CONSIGNE 1 =>
Rassemblez toutes les lignes ci-dessous qui contiennent la chaîne "kern", en tenant compte de la casse.

TEXTE SOURCE =>
######

La Fashion Week, qui s’est tenue à Tunis fin mai, a été l’occasion pour la jeune création tunisienne d’imposer des produits 100 % créés et fabriqués dans son pays. Un moyen, aussi, de réaffirmer l’identité culturelle et historique de la Tunisie.



C’est dans l’amphithéâtre romain de Carthage, datant du Ier siècle, que le défilé "Behind the Savanna" de Mademoiselle Hecy ouvre la danse. Sur des sonorités électro et jazz, les jeunes filles défilent en tenue légère dans les ruines antiques ; tenues jaunes et saumon, transparence, soie et légèreté donnent le ton.



Le défilé de Mademoiselle Hecy. Avec ses combinaisons transparentes aux tons pastel, la marque Mademoiselle Hecy affirme vouloir mettre en valeur le corps de la femme au-delà des tabous

Alors que le parti islamiste Ennahda venait de clôturer son congrès, la Fashion Week de Tunis a réuni, comme chaque année, un public trié sur le volet grâce à une grande campagne de communication sur les réseaux sociaux. Antithèse du conservatisme, l’événement présente une autre facette du pays.

######

DONNÉES D'ENTRÉE =>
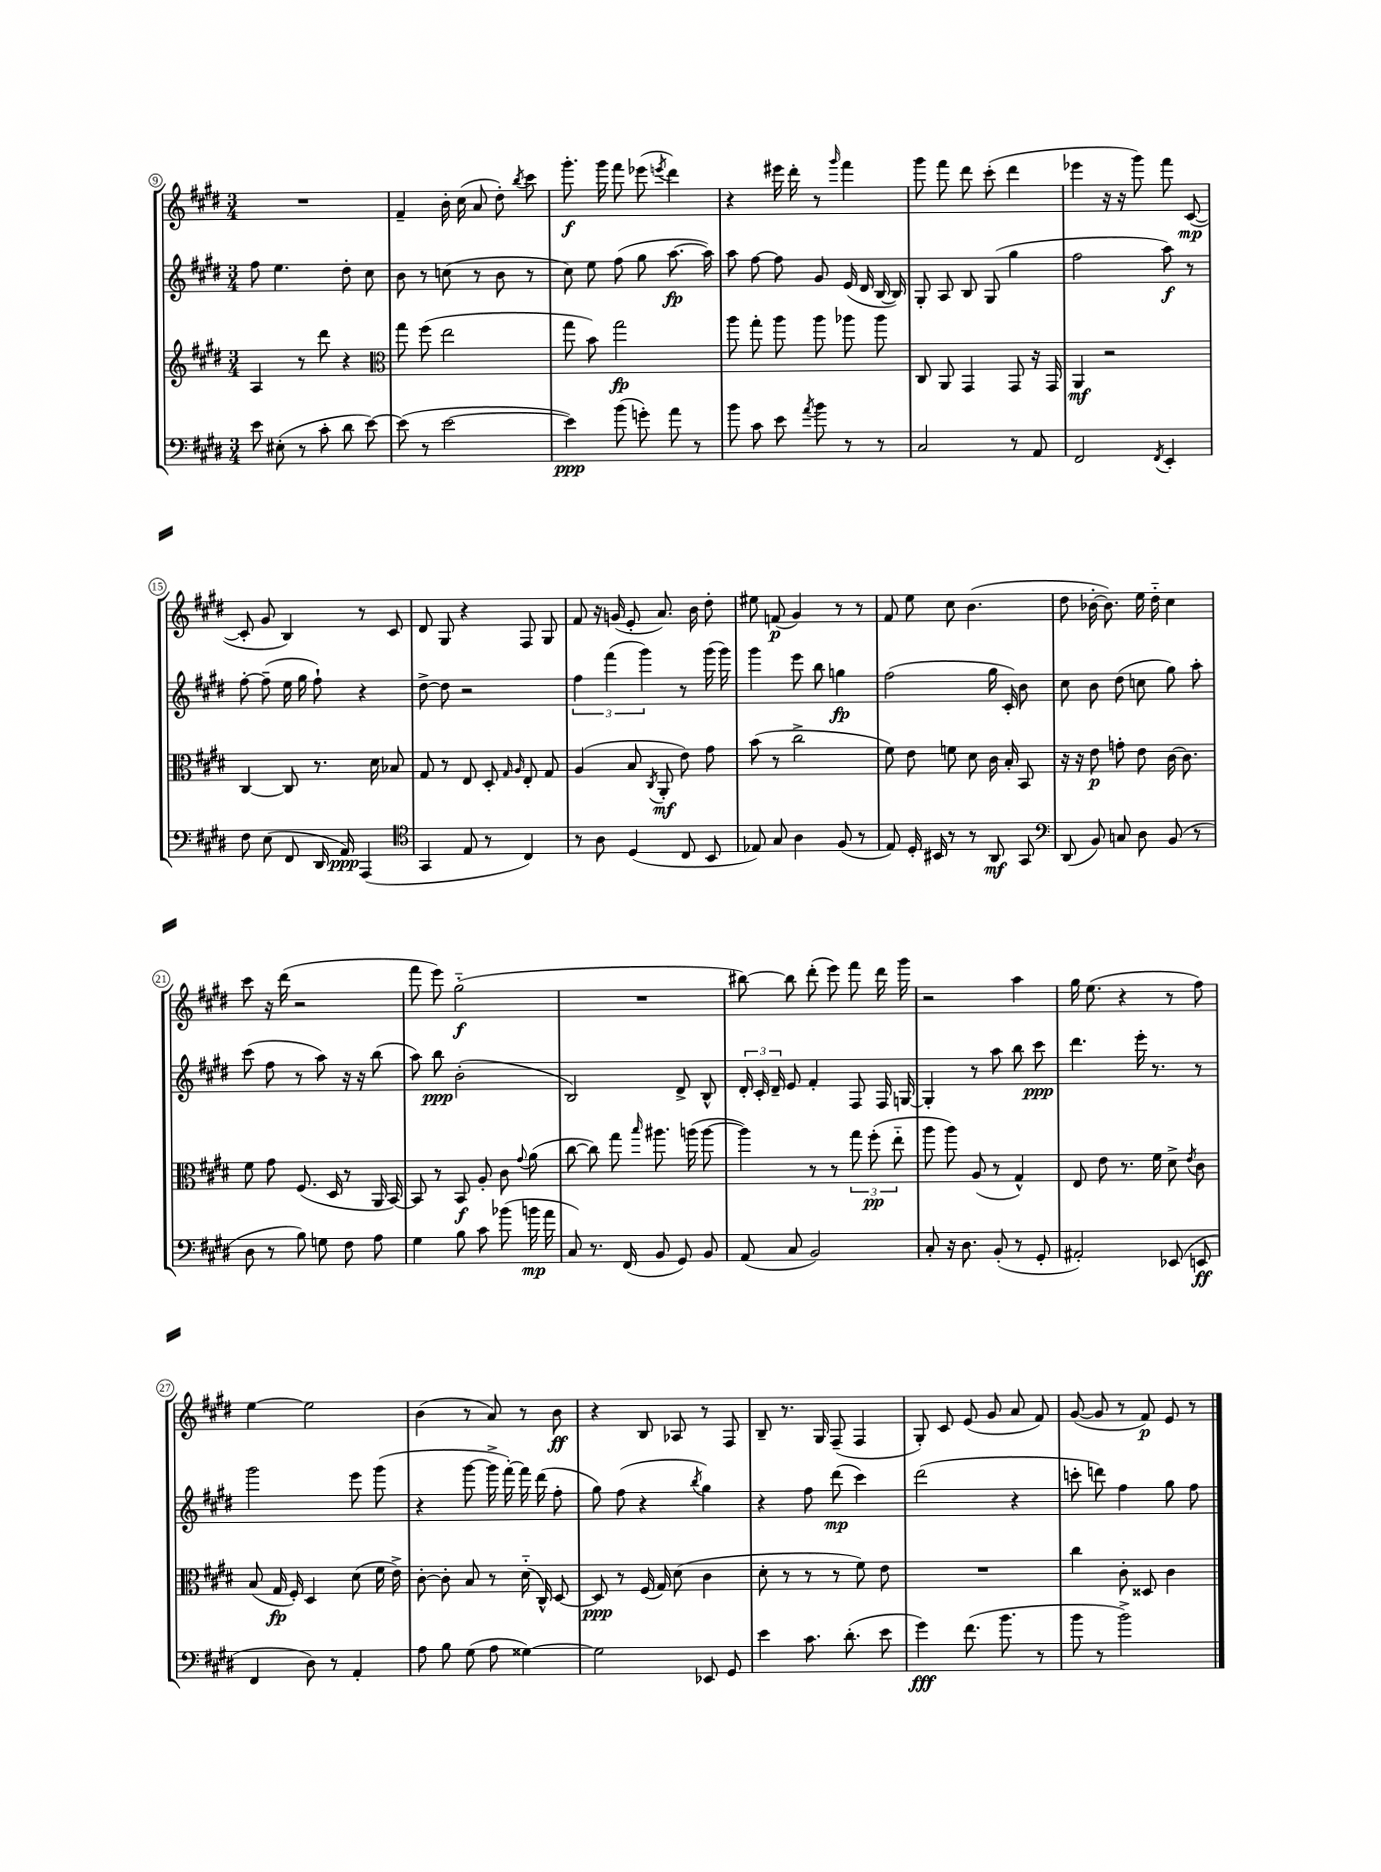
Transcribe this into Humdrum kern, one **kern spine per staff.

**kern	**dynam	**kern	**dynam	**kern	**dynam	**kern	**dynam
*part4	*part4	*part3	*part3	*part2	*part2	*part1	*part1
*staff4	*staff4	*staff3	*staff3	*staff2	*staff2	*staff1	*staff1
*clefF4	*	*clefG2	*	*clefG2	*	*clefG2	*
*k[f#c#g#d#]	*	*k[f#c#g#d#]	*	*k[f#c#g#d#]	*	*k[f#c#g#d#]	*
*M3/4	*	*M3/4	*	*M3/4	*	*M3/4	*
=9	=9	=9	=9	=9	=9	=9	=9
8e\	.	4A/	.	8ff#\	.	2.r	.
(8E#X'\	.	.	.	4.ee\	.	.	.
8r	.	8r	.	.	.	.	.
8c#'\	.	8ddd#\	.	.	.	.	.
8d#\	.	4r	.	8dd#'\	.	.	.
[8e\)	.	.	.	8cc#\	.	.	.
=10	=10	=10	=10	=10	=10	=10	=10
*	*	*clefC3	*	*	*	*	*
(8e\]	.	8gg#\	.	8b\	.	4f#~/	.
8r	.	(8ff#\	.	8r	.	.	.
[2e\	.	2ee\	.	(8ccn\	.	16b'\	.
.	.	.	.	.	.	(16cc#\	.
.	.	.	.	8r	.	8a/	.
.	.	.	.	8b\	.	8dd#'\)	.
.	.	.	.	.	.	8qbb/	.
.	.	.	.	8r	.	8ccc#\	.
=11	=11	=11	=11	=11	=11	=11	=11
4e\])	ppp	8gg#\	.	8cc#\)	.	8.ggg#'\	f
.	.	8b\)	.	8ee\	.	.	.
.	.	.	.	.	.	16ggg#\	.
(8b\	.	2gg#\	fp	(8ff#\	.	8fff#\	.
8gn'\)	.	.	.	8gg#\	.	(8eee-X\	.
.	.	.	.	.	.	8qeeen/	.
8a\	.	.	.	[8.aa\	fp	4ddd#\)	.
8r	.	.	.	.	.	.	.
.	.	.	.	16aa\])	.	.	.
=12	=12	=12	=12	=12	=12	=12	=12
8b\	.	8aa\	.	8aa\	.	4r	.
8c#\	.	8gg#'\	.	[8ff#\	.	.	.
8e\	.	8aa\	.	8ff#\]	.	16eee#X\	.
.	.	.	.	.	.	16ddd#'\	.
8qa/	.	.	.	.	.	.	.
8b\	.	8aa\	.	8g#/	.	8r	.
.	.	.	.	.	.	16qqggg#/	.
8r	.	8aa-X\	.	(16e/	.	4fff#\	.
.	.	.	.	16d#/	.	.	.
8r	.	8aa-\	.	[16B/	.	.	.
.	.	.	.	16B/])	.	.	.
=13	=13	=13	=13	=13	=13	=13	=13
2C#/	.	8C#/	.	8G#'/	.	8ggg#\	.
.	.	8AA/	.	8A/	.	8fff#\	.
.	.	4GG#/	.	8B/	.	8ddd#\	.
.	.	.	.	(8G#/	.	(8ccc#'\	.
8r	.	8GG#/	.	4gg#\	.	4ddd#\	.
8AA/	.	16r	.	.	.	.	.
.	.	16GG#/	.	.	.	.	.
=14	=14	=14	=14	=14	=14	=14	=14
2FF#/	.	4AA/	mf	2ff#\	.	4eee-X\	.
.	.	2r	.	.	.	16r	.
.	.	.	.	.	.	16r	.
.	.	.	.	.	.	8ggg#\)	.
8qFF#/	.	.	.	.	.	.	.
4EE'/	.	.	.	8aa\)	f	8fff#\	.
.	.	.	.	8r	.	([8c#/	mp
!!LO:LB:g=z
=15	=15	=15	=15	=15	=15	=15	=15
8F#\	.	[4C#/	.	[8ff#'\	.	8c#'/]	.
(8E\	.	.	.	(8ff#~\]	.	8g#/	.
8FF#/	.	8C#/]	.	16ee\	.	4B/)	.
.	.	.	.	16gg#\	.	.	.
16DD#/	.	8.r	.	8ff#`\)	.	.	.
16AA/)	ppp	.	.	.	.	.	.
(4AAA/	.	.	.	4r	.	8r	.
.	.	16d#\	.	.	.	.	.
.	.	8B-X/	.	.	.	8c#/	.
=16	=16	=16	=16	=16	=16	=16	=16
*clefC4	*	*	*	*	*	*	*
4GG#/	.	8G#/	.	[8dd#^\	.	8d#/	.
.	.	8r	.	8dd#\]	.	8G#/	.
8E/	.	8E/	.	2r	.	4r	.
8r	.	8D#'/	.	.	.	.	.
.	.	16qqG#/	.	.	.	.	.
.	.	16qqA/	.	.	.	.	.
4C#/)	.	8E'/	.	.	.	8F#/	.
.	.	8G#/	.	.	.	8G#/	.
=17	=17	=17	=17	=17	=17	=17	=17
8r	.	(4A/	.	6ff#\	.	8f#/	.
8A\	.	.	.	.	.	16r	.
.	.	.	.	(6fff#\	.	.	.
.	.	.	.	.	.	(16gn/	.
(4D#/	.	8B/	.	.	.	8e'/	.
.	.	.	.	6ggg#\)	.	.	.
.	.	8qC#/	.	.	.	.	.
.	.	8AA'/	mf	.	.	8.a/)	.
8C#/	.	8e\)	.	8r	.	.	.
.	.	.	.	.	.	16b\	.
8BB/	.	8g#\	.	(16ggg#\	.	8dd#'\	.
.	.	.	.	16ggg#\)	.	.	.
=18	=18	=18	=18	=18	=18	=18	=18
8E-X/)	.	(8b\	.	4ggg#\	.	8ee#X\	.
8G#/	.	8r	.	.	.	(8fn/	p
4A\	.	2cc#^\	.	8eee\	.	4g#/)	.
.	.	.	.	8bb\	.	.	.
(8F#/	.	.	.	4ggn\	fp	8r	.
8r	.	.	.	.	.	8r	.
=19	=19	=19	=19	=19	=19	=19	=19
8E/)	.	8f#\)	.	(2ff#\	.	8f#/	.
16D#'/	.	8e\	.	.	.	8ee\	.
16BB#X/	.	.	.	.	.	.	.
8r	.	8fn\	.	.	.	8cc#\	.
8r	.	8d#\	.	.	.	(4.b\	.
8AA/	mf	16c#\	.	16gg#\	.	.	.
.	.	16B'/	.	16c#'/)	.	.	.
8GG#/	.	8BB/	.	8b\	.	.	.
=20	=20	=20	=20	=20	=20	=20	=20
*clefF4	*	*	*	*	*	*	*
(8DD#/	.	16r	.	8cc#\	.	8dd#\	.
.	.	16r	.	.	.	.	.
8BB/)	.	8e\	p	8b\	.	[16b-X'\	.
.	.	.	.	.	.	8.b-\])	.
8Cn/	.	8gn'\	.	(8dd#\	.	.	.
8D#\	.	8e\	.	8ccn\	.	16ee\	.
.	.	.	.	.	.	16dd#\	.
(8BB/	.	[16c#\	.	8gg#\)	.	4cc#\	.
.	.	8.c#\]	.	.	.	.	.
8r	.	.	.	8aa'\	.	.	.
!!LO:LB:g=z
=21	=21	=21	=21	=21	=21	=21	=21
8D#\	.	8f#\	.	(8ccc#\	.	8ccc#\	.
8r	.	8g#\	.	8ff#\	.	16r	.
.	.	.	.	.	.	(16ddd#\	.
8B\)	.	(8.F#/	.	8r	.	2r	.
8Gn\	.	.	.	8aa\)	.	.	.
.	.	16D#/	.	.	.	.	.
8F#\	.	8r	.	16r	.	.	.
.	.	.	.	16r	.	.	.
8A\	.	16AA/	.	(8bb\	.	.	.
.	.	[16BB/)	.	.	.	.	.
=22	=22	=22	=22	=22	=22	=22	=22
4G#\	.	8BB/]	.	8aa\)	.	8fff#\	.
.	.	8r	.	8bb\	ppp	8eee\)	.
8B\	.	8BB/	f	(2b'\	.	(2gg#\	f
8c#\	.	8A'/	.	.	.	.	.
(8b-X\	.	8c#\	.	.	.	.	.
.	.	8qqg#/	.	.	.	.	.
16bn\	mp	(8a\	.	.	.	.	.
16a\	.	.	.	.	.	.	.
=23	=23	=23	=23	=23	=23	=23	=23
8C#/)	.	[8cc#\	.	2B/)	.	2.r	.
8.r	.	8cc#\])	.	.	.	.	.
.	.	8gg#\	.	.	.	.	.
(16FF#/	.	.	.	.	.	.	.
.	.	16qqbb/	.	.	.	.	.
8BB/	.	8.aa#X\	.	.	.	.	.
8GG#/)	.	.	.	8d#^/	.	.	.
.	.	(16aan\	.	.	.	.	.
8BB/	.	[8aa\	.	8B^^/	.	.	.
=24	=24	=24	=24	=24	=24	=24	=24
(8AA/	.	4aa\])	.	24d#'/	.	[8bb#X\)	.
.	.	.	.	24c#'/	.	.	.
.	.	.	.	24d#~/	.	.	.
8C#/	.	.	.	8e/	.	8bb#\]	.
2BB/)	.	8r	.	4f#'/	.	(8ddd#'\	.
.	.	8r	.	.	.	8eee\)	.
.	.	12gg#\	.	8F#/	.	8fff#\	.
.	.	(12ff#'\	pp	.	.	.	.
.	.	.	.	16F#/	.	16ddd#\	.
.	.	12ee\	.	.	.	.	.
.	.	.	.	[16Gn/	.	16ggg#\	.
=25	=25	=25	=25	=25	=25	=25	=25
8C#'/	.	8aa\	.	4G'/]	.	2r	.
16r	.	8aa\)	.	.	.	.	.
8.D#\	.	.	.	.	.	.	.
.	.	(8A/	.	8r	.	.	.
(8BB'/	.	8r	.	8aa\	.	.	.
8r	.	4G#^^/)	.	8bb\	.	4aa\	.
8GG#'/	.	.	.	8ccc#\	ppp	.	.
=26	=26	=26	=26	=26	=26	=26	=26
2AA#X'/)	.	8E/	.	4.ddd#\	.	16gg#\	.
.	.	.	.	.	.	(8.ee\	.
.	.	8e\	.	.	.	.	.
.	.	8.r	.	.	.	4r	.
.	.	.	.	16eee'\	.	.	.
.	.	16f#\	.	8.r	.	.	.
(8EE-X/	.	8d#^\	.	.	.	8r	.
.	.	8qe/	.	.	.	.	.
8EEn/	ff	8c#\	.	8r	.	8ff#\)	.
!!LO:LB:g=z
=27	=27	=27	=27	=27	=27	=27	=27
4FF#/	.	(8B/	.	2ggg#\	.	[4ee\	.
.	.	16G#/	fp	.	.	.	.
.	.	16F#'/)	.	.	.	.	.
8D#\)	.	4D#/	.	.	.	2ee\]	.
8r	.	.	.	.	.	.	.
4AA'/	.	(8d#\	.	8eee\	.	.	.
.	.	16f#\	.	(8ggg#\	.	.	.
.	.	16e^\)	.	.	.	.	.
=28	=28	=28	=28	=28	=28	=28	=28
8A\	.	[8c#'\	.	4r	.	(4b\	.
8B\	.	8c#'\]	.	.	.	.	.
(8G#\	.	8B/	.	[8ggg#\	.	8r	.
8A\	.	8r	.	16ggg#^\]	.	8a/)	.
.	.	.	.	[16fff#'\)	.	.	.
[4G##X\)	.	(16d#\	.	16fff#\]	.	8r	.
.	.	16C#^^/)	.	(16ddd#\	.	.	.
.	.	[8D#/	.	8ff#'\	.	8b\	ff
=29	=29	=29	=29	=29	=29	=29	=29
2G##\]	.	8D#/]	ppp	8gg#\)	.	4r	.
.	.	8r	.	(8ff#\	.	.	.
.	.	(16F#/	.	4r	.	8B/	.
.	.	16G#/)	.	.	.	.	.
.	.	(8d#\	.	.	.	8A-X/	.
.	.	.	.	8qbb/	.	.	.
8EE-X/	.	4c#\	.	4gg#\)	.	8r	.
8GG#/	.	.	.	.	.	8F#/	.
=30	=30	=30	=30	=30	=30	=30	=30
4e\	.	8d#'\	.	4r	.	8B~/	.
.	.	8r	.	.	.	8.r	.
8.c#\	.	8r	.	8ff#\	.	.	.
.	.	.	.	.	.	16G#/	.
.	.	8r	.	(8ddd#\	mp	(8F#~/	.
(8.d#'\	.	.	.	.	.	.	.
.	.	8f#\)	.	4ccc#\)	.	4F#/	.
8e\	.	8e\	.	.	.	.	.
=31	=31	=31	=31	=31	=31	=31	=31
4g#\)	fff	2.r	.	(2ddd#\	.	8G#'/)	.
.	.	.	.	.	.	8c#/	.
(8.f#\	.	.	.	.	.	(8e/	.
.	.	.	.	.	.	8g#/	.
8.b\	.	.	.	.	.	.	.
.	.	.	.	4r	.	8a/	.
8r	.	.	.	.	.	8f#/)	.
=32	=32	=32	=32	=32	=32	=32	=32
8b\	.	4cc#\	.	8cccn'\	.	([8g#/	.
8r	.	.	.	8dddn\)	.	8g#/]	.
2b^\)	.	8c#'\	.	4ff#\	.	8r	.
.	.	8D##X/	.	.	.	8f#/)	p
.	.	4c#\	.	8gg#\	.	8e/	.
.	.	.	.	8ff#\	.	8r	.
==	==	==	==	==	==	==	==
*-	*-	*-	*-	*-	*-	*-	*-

######

CONSIGNE 2 =>
Selon le texte sur la Fashion Week de Tunis, dans quel lieu le défilé « Behind the Savanna » ouvre-t-il la danse ?

SOLUTION PROPOSÉE 1 =>
Transcribe this into Humdrum kern, one **kern spine per staff.
**kern	**dynam	**kern	**dynam	**kern	**dynam	**kern	**dynam

SOLUTION PROPOSÉE 2 =>
Dans l'amphithéâtre romain de Carthage, datant du Ier siècle.